- The Washington Times - Thursday, June 21, 2001

The liberal agenda, while masquerading as the torchbearer of free speech and civil rights, grinds to an embarrassing halt when it reaches religion. Thankfully, the recent Supreme Court decision of Good News Club vs. Milford Central School made significant progress in stemming the tide of the liberal assault on religion. At its core, the decision overturned a previous ruling by an appeals court and affirmed the right of the evangelical group to meet in the Milford school after hours, citing ample precedent to demonstrate that the decision in no way reflects a violation of the church-state separation.
The opinion of the court, penned by Justice Clarence Thomas, advanced the argument that by allowing the group to meet after school hours it could not be misconstrued that Milford endorsed, advocated, or even condoned the activities or message of the group. How simple and imperceptive are we assuming our children to be if they cant be trusted to distinguish between activities during and after the school day? Most children, if memory serves, are vigilantly aware of the hour when school ends. Justice Thomas also cited a community use policy Milford adopted in 1992, which states that the school is open to district residents for "instruction in any branch of education, learning or the arts." The policy further extends Milfords availability to "uses pertaining to the welfare of the community, provided that such uses shall be nonexclusive and shall be open to the public."

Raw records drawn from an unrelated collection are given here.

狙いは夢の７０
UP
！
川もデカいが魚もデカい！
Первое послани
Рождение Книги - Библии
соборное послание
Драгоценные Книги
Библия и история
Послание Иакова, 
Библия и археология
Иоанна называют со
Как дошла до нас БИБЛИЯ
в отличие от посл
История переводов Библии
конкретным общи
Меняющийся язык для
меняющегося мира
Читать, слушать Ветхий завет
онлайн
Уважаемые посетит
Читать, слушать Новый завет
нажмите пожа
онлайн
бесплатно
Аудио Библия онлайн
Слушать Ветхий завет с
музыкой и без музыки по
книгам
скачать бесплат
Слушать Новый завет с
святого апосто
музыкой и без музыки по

Justice David Souter, the most outspoken dissenter, objected to the clearly religious stance of the group, crying that the agenda of the Good News group would be hopelessly entangled with that of the public school. Justice Souter errs in imagining that the activities of public schools, during or after school hours, operate within strictly objective guidelines. It is illusory and hapless to imagine that teachers in public schools dont infuse opinion into their lessons. Its inevitable and natural. But the liberal lens that allows atheism and sexually explicit art to filter through uncompromisingly seeks to block religion. Undeniably, there are harmful influences from which children should be protected. Indeed, were a music appreciation curriculum for first graders expanded to include Eminem and Dr. Dre, it would be time to intervene. But when dealing with the Good News Group were not facing anything violent or hateful (despite the obviously sinister connotation of the name).
It is important to take a moment and remind ourselves of what the decision does not advocate. Religion is no closer to the Milford curriculum than it is in the more than 500 other schools where Good News Groups, already meet around the country. Prayer is no more a part of public education than it was before the Supreme Court ruling. And, perhaps most importantly, religion is still not endorsed by any public body.
Religious persecution is supposed to be a dead letter, and it is nothing but hypocrisy to holler about free speech while trying to silence a group that should be accorded the same rights as any other.